Furthermore, battling the same monsters for either farming purposes or because this game is the literal definition of palette swapping becomes rather tiresome. Couple this with the sheer idiocy of teammate AI and their blatant negligence to follow commands, and you have an experience that grows exhausting from perennially carrying the team on your back. Enemy AI isn’t much smarter, but the fact that your team AI is more competent than the enemy AI, but is still capable of being whipped out is telling of how doltish both are. It also doesn’t help that maps are too large and enemies respawn at nigh impossible rates, requiring needless backtracking to progress the story and incessant battles with the same enemies. You don’t always have to engage enemies, but then what’s the point of combat being implemented if it’s optional for at least half of the game? (Some bosses and certain enemies are necessary to battle, as expected of an RPG.)

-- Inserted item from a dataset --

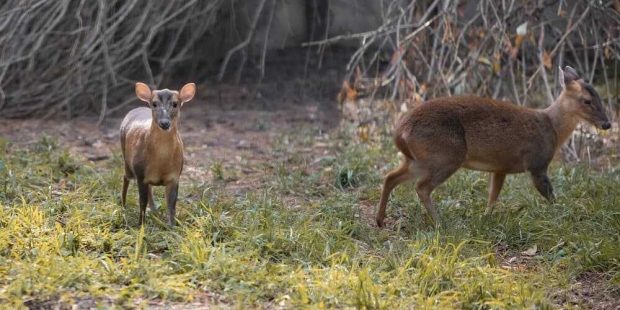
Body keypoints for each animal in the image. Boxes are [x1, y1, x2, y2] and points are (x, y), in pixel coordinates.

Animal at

For some inexplicable reason, Bandai Namco had the gall to incorporate a superfluous dating simulation system into Hollow Realization. Much like the combat and the narrative, this is also hollow. (I suppose “hollow realization” is an apt title.) During combat, you can compliment one of the three party members venturing with you. (Including yourself, you can have up to four characters in your party.) Moreover, you can walk around the city with Asuna, get coffee with Leafa, or watch the sunset with Sinon. The status of your relationship with these characters determines how they operate in battle and the way they carry themselves around the city either by themselves or with you. This is the most unnecessary aspect of the entire game: Kirito is already married to Asuna, so why should there be a dating simulation, for your created character? Your created character isn’t really your created character if he still uses Kirito’s voice. It also doesn’t help that this feels half-baked due to its inactivity in the whole of the game, something that perhaps shouldn’t have been coded in the first place.

Once it’s revealed you revisit Aincrad again and that Ainground — the main hub city of Sword Art: Origin — is a recreation of Aincrad, you can’t help but feel an overwhelming sense of deja vu, as if all of this has played out similarly once before. “Though, I would like to note that you have not changed either,” an important character purports at the game’s conclusion. “Still you refuse to do the sensible thing when every odd is stacked against you.” Sadly, Hollow Realization is just that: a game unwilling to let go of the past and, most likely, afraid of change.